__JOB__.
Format the lines below as a numbered list, omitting any blank ones.

__RECORDS FOR THE TASK__.

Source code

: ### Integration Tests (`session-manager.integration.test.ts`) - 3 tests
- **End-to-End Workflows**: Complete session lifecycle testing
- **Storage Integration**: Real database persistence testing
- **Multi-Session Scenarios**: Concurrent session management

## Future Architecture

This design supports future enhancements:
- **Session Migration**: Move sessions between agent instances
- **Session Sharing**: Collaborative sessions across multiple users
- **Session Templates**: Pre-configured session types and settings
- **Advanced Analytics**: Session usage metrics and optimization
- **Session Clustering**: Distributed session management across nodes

__FINAL ANSWER__.
1. Source code
2. : ### Integration Tests (`session-manager.integration.test.ts`) - 3 tests
3. - **End-to-End Workflows**: Complete session lifecycle testing
4. - **Storage Integration**: Real database persistence testing
5. - **Multi-Session Scenarios**: Concurrent session management
6. ## Future Architecture
7. This design supports future enhancements:
8. - **Session Migration**: Move sessions between agent instances
9. - **Session Sharing**: Collaborative sessions across multiple users
10. - **Session Templates**: Pre-configured session types and settings
11. - **Advanced Analytics**: Session usage metrics and optimization
12. - **Session Clustering**: Distributed session management across nodes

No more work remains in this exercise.